DPS staff are also working to fix the SPF’s big flaw, its overreliance on academic growth. Since the Colorado Growth Model compares students only to those who had similar test scores in the past, a student can show “high growth” by gaining five months of learning a year if the comparison group is only gaining four months. So schools can look successful, even while their students are falling further behind grade level every year. In the future, growth will only outweigh proficiency by 3:2 at the elementary level, though the ratio will remain 2:1 at the secondary level.
Boasberg is on a six-month sabbatical, but when he returns in the summer of 2016, he is likely to enjoy support from a majority of the board for quite a few years. The opposition is weak and disorganized, and all the momentum is on the side of the reformers. If anything, some on the board are frustrated that Boasberg is not moving faster.
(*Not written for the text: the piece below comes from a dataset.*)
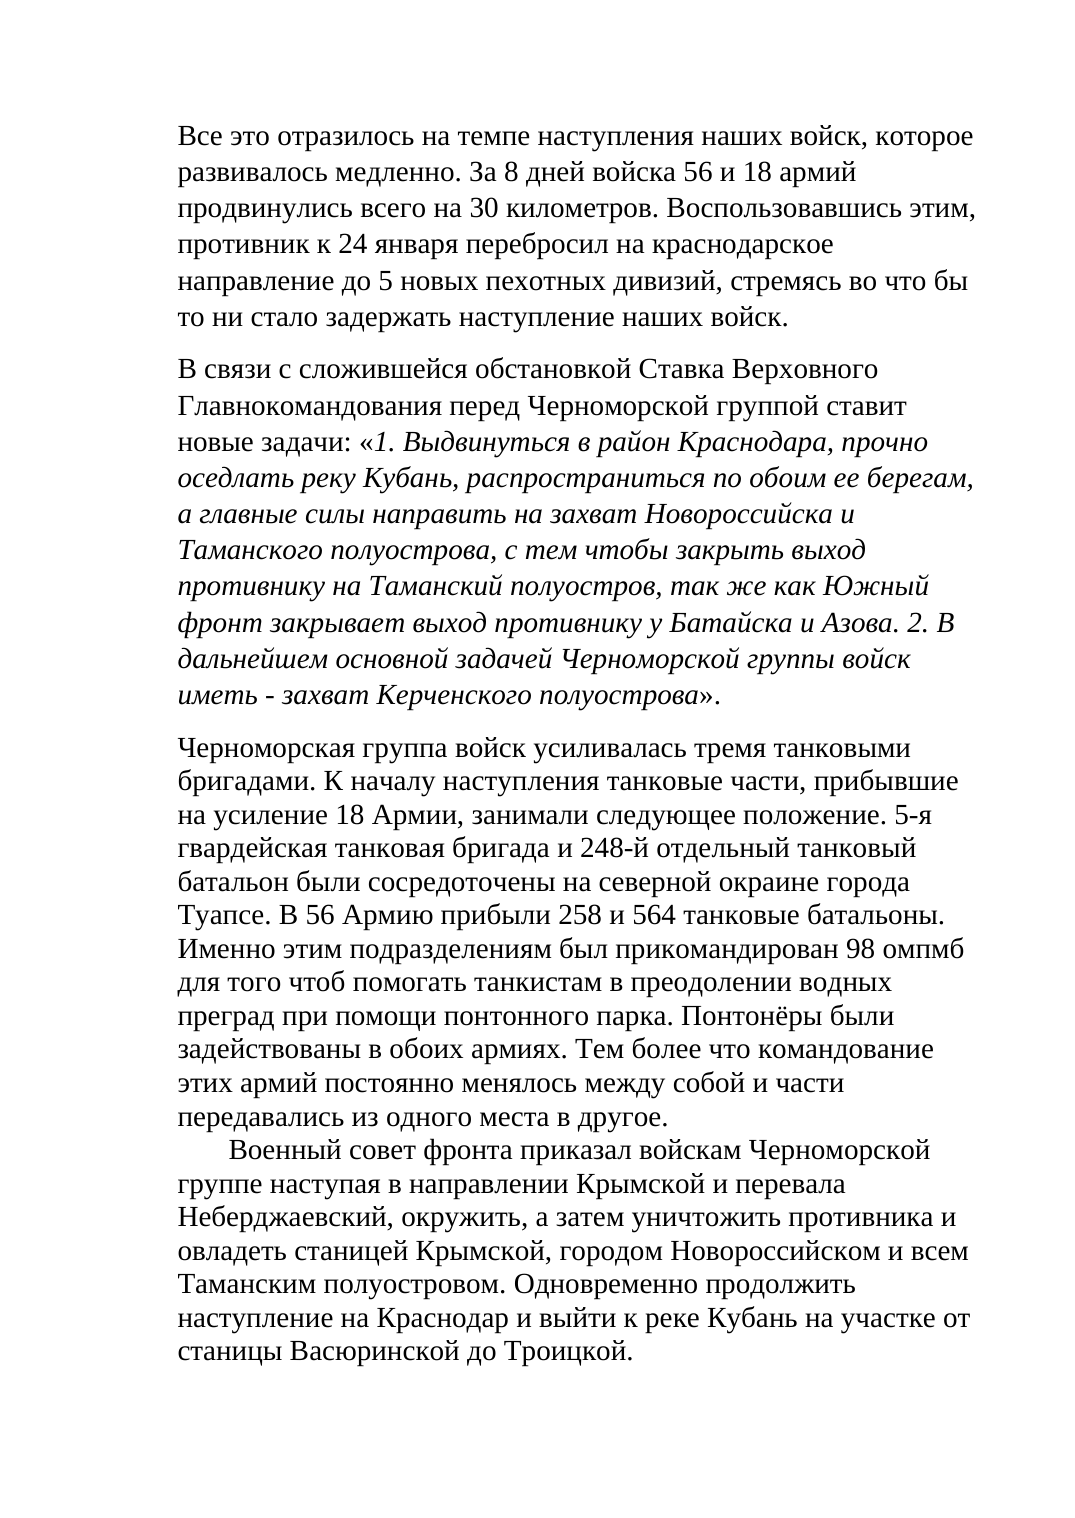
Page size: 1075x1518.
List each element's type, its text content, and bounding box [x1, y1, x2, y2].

text Военный совет фронта приказал войскам Черноморской группе наступая в направлении Крымской и перевала Неберджаевский, окружить, а затем уничтожить противника и овладеть станицей Крымской, городом Новороссийском и всем Таманским полуостровом. Одновременно продолжить наступление на Краснодар и выйти к реке Кубань на участке от станицы Васюринской до Троицкой. [177, 1132, 986, 1367]
text Все это отразилось на темпе наступления наших войск, которое развивалось медленно. За 8 дней войска 56 и 18 армий продвинулись всего на 30 километров. Воспользовавшись этим, противник к 24 января перебросил на краснодарское направление до 5 новых пехотных дивизий, стремясь во что бы то ни стало задержать наступление наших войск. [177, 118, 986, 332]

It is hard to see what might derail the portfolio strategy, even if the bureaucracy continues to slow it down. Denver has proven, for a decade now, that charter schools offer a more effective model of urban education. It is about to launch an Innovation Zone, which—if done properly—will give some district schools the autonomy and accountability that make charters so effective.
Within a decade, the district could reach a tipping point, where a majority of public school families choose charters or innovation schools. When that happens, the reforms will be difficult to undo. And Denver will be well on the road to proving that an elected board can transform a 20th-century system organized on the principles of bureaucracy into a 21st-century system built to deliver continuous improvement.